Table 2: Significant Drug Interaction Information for Drugs Co-Administered With COCs
|Clinical effect|| |
|Prevention or management||Dose adjustment may be necessary. Consult the approved product labeling for lamotrigine.|
|Thyroid Hormone Replacement Therapy or Corticosteroid Replacement Therapy|
|Clinical effect||Concomitant use of COCs with thyroid hormone replacement therapy or corticosteroid replacement therapy may increase systemic exposure of thyroid-binding and cortisol-binding globulin (see Warnings, EFFECT ON BINDING GLOBULINS).|
|Prevention or management||The dose of replacement thyroid hormone or cortisol therapy may need to be increased. Consult the approved product labeling for the therapy in use (see Warnings, EFFECT ON BINDING GLOBULINS).|
|Clinical effect||Concomitant use of COCs may decrease systemic exposure of acetaminophen, morphine, salicylic acid, and temazepam. Concomitant use with ethinyl estradiol-containing COCs may increase systemic exposure of other drugs (e.g., cyclosporine, prednisolone, theophylline, tizanidine, and voriconazole).|
|Prevention or management||The dosage of drugs that can be affected by this interaction may need to be increased. Consult the approved product labeling for the concomitantly used drug.|
4.3 Concomitant Use with Hepatitis C Virus (HCV) Combination Therapy –Liver Enzyme Elevation
Do not co-administer Ayuna with HCV drug combinations containing ombitasvir/paritaprevir/ritonavir, with or without dasabuvir, [see Warnings (5)], and glecaprevir/pibrentasvir due to potential for ALT elevations.

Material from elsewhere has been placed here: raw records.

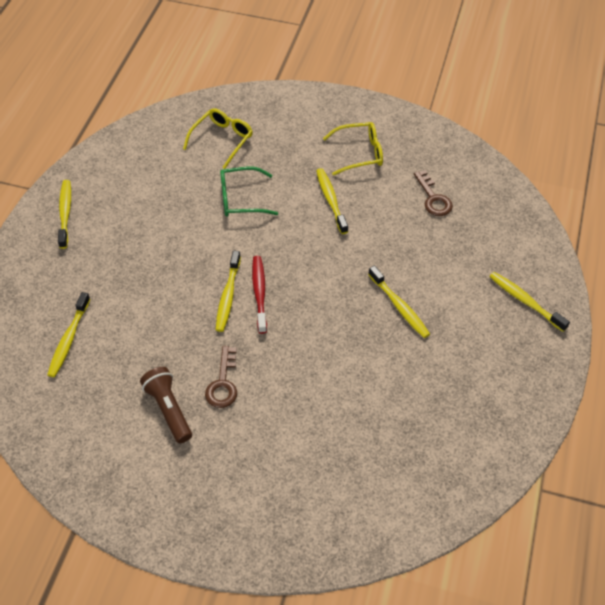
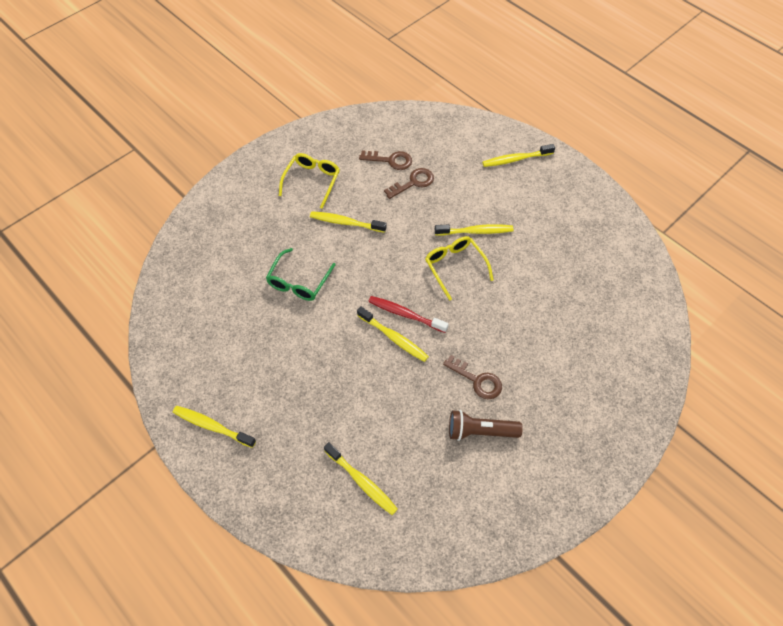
camera: 60 degrees left, 5 degrees up
yellow glasses [183,108,253,169] -> yellow glasses moved to [425,236,494,301]
none -> brown key [384,168,434,199]

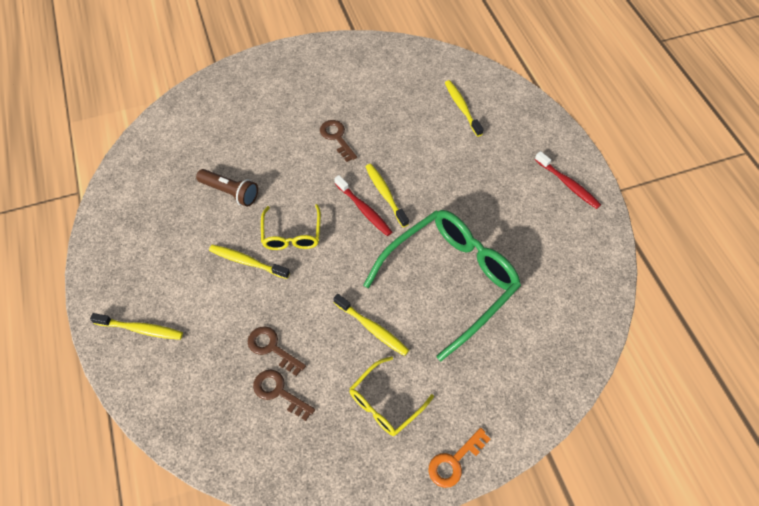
camera: 155 degrees left, 0 degrees up
yellow toothbrush [173,406,256,448] -> red toothbrush [535,151,601,209]
green glasses [266,248,336,301] -> green glasses [363,210,521,361], size x1.97
brown key [384,168,434,199] -> brown key turned 45 degrees clockwise [248,326,306,376]
brown flashlight [449,410,523,441] -> brown flashlight moved to [196,169,258,207]
none -> orange key [428,428,491,488]

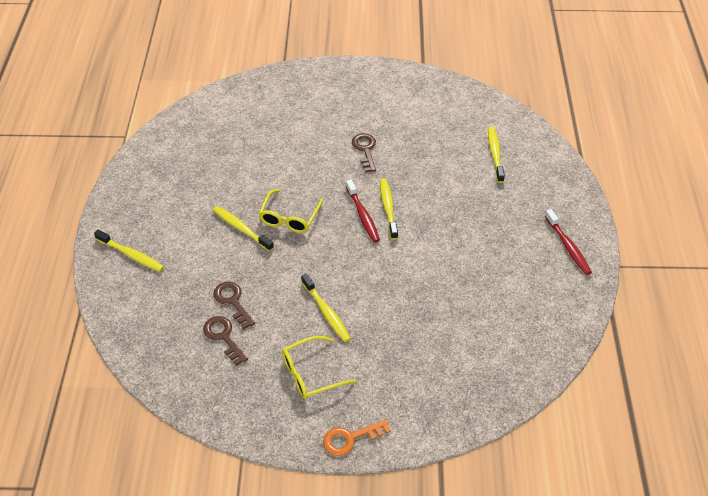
camera: 20 degrees right, 10 degrees down
brown flashlight [196,169,258,207] -> none
green glasses [363,210,521,361] -> none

4.4 Effect on Laboratory Tests
The use of COCs may influence the results of certain laboratory tests, such as coagulation factors, lipids, glucose tolerance, and binding proteins.
See WARNINGS (11).
Discontinue Ayuna if pregnancy occurs because there is no reason to use COCs in pregnancy. Epidemiologic studies and meta-analyses have not found an increased risk of genital or nongenital birth defects (including cardiac anomalies and limb-reduction defects) following exposure to COCs before conception or during early pregnancy. Animal studies to evaluate embryo/fetal toxicity were not conducted.
In the U.S. general population, the estimated background risk of major birth defects and miscarriage in clinically recognized pregnancies is 2 to 4 percent and 15 to 20 percent, respectively.
Contraceptive hormones and/or metabolites are present in human milk. COCs can reduce milk production in breast-feeding females. This reduction can occur at any time but is less likely to occur once breast-feeding is well-established. When possible, advise the nursing female to use other methods of contraception until she discontinues breast-feeding. (see DOSAGE AND ADMINISTRATION). The developmental and health benefits of breast-feeding should be considered along with the mother’s clinical need for Ayuna and any potential adverse effects on the breast-fed child from Ayuna or from the underlying maternal condition.